— Task prompt —
Which lines of the records below contain the word "round"? Report each of them in full.
*** Block opens ***
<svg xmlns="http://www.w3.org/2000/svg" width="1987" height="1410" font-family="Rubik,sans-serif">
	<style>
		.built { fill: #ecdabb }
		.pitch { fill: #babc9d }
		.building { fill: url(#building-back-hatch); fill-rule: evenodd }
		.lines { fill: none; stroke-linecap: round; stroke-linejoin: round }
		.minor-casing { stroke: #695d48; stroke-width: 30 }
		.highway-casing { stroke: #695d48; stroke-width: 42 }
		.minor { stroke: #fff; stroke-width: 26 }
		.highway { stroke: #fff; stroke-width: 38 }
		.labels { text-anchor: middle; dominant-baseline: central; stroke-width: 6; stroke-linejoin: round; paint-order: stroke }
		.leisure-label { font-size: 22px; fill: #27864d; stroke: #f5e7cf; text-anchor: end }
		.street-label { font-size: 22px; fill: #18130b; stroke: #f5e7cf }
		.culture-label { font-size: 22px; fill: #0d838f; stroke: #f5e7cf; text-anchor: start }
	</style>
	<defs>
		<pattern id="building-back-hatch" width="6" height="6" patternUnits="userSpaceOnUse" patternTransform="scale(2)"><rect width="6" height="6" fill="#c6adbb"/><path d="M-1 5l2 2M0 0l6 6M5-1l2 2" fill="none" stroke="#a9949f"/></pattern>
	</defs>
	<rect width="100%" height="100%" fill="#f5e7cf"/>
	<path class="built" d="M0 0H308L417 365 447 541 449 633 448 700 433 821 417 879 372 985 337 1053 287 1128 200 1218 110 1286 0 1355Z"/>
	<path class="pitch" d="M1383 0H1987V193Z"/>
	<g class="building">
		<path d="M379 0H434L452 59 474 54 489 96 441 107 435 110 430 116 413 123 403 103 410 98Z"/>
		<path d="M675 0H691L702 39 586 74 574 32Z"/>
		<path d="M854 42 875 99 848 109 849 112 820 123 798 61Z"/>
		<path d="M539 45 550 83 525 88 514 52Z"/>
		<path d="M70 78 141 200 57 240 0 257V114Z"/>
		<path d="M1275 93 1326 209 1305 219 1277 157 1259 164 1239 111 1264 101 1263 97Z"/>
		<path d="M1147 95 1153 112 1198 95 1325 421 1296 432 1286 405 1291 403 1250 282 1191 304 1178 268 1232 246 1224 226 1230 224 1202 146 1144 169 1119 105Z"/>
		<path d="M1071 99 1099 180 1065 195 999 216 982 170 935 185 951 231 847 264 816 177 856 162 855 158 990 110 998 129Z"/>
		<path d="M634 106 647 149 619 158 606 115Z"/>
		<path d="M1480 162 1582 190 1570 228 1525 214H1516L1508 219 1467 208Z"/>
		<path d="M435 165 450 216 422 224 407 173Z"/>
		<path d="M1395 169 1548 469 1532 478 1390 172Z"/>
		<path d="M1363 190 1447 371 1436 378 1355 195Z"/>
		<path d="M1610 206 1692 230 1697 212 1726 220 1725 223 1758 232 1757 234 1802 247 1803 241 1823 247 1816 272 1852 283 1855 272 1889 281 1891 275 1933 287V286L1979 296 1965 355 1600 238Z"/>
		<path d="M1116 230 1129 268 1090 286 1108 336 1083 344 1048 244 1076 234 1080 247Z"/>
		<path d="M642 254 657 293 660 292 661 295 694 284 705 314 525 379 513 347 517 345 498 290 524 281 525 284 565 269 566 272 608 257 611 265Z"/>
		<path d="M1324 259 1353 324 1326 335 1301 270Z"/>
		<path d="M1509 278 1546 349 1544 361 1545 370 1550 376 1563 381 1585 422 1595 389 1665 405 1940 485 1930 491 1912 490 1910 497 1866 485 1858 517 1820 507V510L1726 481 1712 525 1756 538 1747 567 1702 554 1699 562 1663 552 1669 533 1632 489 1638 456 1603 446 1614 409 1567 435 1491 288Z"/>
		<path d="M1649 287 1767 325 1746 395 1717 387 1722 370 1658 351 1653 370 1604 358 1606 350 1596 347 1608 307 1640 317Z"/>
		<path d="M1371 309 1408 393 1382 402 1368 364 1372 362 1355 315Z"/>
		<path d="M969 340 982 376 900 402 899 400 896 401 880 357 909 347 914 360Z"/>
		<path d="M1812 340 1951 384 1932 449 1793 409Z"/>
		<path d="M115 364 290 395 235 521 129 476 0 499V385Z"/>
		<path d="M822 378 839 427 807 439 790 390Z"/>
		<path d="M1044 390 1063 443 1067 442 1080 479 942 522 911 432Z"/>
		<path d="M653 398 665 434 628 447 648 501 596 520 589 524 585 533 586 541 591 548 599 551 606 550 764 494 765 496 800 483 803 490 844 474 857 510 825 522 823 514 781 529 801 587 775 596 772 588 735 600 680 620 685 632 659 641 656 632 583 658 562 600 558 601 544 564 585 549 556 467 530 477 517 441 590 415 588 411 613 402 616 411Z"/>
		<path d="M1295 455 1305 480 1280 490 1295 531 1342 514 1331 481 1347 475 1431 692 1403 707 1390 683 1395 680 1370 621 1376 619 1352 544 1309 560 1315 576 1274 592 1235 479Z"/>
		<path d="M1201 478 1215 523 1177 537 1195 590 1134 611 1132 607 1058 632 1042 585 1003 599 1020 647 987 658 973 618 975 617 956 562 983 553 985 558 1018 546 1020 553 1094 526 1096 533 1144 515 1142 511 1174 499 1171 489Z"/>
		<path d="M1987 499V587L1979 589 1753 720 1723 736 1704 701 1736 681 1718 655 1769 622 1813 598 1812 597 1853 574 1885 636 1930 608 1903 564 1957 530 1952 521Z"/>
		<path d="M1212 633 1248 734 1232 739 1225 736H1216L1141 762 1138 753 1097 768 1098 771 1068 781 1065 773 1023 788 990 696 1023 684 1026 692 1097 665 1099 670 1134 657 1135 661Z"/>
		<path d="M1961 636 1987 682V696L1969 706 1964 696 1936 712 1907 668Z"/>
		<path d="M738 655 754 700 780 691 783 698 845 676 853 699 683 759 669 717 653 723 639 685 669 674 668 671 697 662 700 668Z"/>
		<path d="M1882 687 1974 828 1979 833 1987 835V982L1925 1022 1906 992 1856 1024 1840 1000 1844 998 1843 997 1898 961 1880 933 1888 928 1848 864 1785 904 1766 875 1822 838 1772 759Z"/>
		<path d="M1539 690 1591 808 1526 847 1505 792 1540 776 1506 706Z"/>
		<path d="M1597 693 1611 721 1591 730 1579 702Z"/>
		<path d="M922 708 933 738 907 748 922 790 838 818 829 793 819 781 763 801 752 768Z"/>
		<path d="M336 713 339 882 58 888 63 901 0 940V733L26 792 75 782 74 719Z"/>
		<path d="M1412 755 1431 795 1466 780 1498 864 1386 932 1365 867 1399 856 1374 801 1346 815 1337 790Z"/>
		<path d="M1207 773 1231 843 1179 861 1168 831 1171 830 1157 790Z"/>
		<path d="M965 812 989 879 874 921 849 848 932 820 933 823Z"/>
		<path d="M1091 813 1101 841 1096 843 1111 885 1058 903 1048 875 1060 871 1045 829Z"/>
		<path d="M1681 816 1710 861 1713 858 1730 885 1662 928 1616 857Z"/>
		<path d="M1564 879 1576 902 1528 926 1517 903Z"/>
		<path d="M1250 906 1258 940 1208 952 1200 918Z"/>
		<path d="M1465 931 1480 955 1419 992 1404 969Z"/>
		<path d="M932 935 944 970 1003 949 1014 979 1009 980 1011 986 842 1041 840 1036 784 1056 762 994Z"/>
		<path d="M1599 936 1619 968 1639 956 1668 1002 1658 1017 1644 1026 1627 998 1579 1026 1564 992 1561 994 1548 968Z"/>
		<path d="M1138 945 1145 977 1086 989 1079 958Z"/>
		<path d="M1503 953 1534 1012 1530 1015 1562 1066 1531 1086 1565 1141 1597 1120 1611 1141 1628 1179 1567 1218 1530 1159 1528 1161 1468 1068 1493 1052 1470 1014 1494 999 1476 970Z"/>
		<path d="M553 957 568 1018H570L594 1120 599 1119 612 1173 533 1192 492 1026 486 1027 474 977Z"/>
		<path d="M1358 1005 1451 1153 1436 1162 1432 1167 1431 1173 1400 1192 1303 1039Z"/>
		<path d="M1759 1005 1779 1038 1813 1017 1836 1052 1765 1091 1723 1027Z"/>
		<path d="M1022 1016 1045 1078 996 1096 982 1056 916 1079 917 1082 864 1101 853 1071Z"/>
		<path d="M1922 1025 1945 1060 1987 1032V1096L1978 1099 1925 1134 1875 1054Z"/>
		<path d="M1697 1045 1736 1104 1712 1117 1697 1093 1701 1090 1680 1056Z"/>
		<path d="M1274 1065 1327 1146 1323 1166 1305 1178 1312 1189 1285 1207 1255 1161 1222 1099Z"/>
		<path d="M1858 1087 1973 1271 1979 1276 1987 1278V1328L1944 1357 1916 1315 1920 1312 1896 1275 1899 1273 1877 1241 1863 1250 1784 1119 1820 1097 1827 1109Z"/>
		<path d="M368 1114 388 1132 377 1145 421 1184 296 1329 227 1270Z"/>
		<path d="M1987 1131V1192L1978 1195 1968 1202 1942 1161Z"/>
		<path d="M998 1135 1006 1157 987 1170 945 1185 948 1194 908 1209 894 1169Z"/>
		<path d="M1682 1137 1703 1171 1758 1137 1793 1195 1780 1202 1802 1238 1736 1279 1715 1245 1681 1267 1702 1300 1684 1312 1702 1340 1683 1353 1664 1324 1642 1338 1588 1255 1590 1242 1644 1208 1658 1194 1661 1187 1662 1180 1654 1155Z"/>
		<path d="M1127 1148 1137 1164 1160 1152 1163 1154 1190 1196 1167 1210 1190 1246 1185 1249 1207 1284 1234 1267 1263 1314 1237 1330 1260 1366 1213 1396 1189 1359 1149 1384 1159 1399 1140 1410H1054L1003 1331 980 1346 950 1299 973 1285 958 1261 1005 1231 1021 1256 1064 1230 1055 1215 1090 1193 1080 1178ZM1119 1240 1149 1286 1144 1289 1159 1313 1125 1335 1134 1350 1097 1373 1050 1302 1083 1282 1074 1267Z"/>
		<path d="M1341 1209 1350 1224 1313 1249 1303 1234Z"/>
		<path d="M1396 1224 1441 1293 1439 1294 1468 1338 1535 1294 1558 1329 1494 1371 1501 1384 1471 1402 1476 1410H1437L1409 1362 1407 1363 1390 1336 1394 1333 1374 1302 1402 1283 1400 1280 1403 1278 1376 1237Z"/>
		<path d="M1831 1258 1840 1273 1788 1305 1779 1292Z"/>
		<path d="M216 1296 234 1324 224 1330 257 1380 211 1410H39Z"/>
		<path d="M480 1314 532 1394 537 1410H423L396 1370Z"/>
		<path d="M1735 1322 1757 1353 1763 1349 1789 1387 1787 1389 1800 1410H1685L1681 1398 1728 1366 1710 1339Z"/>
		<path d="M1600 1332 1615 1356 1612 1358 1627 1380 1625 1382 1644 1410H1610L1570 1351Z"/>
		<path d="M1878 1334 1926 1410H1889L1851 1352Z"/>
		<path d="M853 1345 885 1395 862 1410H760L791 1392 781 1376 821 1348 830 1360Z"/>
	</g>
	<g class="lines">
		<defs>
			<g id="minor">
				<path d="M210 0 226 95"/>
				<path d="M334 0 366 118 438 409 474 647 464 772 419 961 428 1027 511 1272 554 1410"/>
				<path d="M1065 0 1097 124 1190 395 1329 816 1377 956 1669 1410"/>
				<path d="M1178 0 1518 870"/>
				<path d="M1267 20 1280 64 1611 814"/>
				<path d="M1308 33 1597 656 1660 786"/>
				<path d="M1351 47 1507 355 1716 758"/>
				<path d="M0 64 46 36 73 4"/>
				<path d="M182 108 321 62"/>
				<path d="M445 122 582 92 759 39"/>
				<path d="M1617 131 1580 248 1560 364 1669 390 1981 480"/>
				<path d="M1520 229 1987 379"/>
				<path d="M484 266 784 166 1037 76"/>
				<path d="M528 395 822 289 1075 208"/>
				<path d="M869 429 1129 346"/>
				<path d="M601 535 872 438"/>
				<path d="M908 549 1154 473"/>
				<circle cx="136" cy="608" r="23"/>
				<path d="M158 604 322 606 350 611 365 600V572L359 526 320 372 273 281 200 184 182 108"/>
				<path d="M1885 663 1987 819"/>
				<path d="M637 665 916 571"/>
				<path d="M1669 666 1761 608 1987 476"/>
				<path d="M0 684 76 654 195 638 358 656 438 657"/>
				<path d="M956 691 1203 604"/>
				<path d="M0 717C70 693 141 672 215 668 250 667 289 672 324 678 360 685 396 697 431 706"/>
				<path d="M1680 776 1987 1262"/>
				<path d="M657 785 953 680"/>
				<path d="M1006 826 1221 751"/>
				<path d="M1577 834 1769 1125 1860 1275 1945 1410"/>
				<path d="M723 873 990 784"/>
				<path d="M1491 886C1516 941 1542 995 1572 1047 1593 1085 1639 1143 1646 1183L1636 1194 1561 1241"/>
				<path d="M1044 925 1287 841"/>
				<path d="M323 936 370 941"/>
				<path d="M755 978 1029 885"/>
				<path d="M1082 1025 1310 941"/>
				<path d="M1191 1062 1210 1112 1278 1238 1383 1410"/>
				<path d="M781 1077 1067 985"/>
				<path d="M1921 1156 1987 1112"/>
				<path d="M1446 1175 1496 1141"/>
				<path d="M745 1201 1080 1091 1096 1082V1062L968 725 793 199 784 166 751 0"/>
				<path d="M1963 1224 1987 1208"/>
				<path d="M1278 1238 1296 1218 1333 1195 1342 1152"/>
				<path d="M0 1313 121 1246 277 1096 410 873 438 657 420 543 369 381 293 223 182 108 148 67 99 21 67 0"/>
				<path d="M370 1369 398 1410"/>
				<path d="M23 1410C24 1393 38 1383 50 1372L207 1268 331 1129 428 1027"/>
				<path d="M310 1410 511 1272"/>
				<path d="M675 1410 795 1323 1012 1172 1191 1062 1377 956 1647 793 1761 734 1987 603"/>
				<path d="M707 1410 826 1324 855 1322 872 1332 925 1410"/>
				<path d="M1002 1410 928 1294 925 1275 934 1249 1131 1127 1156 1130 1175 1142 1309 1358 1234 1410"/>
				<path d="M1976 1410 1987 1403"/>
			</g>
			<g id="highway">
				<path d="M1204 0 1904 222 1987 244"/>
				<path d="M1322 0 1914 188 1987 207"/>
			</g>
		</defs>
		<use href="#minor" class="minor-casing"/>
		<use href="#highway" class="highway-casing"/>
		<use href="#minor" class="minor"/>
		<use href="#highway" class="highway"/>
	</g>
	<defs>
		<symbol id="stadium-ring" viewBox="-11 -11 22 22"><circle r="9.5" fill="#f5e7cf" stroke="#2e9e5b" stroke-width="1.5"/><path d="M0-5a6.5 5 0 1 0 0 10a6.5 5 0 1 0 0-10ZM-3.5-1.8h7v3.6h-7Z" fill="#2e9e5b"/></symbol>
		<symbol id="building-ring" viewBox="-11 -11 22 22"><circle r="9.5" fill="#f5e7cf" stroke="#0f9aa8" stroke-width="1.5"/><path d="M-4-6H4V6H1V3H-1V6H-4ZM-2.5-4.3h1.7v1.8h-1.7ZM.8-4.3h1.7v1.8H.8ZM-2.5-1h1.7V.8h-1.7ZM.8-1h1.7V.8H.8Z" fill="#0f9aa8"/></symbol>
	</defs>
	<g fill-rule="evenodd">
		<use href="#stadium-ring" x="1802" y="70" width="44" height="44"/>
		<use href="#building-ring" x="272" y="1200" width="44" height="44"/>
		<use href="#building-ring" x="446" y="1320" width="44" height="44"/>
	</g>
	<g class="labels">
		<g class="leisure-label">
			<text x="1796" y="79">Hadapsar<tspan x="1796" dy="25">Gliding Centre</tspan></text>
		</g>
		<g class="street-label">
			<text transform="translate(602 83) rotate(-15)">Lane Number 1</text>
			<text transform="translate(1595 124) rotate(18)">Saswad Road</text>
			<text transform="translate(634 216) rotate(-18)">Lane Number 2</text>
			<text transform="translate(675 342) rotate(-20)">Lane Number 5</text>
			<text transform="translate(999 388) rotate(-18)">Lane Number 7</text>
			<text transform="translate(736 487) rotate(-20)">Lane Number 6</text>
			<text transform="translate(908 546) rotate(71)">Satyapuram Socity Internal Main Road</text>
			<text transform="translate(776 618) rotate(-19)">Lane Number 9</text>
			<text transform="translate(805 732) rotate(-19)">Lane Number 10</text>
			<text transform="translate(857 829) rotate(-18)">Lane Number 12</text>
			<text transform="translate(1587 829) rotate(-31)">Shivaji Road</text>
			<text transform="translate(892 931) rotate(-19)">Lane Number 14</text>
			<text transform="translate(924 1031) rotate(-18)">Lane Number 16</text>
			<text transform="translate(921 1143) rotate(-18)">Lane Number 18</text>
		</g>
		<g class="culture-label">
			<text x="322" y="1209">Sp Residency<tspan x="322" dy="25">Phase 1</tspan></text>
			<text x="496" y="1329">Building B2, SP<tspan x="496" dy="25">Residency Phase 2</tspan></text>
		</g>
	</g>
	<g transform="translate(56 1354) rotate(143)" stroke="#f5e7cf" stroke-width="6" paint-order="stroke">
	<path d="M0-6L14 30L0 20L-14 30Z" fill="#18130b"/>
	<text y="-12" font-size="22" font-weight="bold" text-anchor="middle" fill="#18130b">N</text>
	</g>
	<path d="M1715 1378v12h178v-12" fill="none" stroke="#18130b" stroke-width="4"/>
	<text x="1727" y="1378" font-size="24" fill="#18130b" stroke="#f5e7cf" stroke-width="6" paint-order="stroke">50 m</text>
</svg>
*** Block closes ***
— Exercise response —
		.lines { fill: none; stroke-linecap: round; stroke-linejoin: round }
		.labels { text-anchor: middle; dominant-baseline: central; stroke-width: 6; stroke-linejoin: round; paint-order: stroke }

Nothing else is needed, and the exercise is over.